È dall'espulsione comminata dai tory nei confronti di Enoch Powell, il leader della fazione più oltranzista del partito, che alla Conservative Association di Birmingham del 1968 con il discorso "River of blood" aveva proposto di usare il risentimento anti stranieri degli elettori per riconquistare Downing Street, che tra i partiti inglesi vige una regola: non usare l'immigrazione per prendere più voti.

Restano da spiegare cause e ragioni in base alle quali l'immigrazione, anche nel paese più aperto d'Europa e con una capacità amministrativa superiore a quella di molti altri, rischia di trasformarsi, per chi l'ha gestita, in una buccia di banana. Dal 1997, data di incoronamento di Tony Blair, sono arrivati, in media, in Inghilterra 100mila immigrati l'anno. Saliti a 200mila dopo il 2000. Con un saldo netto di quasi 2 milioni. Una cifra ragguardevole soprattutto se si considera il fatto che è la differenza aritmetica di un più massiccio flusso fatto dai tanti che sono arrivati e dai tanti che sono usciti. Nello stesso periodo sono stati concessi 1,6 milioni permessi di soggiorno di lunga durata.

Ai numeri ufficiali vanno aggiunti quelli degli irregolari e dei clandestini: secondo gli esperti della London School of Economics, sono tra 500 e 800mila, metà dei quali concentrati a Londra. Sul totale delle forze di lavoro gli immigrati erano nel 2008 il 13% contro il 7% del 1998. Nello stesso anno sul totale dei nuovi nati in Inghilterra e Galles quelli con madri straniere erano il 24% e addirittura la metà nell'area londinese.

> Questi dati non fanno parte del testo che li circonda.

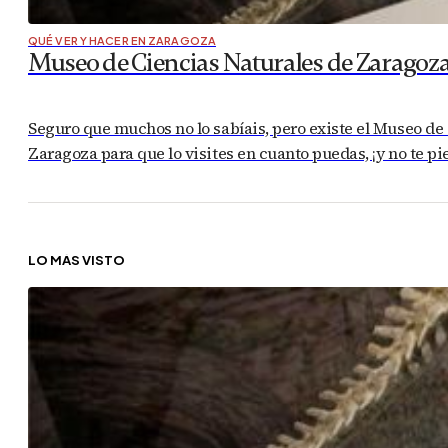
QUÉ VER Y HACER EN ZARAGOZA
Museo de Ciencias Naturales de Zaragoza,
Seguro que muchos no lo sabíais, pero existe el Museo de 
Zaragoza para que lo visites en cuanto puedas, ¡y no te p
LO MÁS VISTO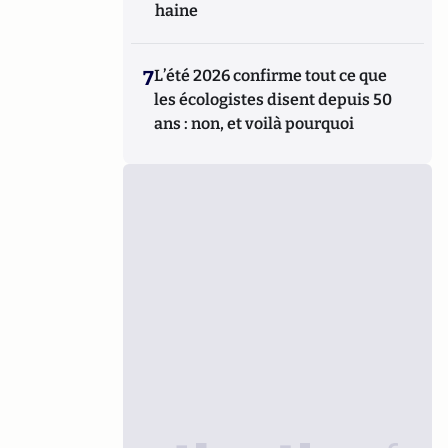
haine
7
L’été 2026 confirme tout ce que
les écologistes disent depuis 50
ans : non, et voilà pourquoi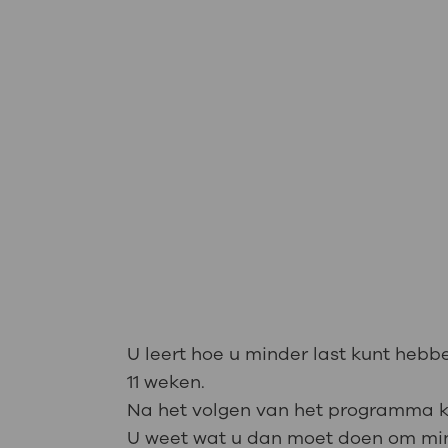
U leert hoe u minder last kunt heb
11 weken.
Na het volgen van het programma k
U weet wat u dan moet doen om min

Un successo, direbbe qualcuno. Che ha fatto crescere insieme la Cool Britannia del New Labour e il popolo dell'immigrazione. Certo, ma non per tutti. Questo è il problema. Il risentimento e il rifiuto contro gli immigrati di molti inglesi, in particolare degli operai di una certa età con livelli di istruzione medio-bassa, dei pensionati delle periferie urbane che vedono calare il valore delle case comprate con i risparmi di una vita, delle madri di famiglia single, dei giovani precari che si confrontano ogni giorno con l'esuberanza dei coetanei figli di nuovi arrivati, non nascono dagli allarmi faziosi e strumentali del Migration Watch o del Daily Standard. Per la semplice ragione che nessuna manipolazione ideologica è grado di fare presa sul comportamento collettivo in assenza di fenomeni reali da questo percepiti come una minaccia e di conseguenza rifiutati.

L'immigrazione ha fatto ricca l'Inghilterra. Ma non tutti gli inglesi. In sintonia più con il liberismo economico e con i ceti intellettuali metropolitani che con il mondo del lavoro. Ma la colpa è degli immigrati o dei politici? De te fabula narratur, dicevano i latini per eventi che per la loro emblematicità anticipavano ciò che più tardi si sarebbe verificato altrove. Come nel caso inglese dell'immigrazione. Nessuno può fermare i processi di modernizzazione come quello dell'immigrazione, ma molti possono reagire. Gli uomini, ricordava ai suoi studenti di Harvard l'economista Wassily Leontief, non sono come i cavalli che in silenzio si fanno rimpiazzare dalle macchine. Non avranno ragione, ma hanno le loro ragioni. Prima si ascoltano, meglio è.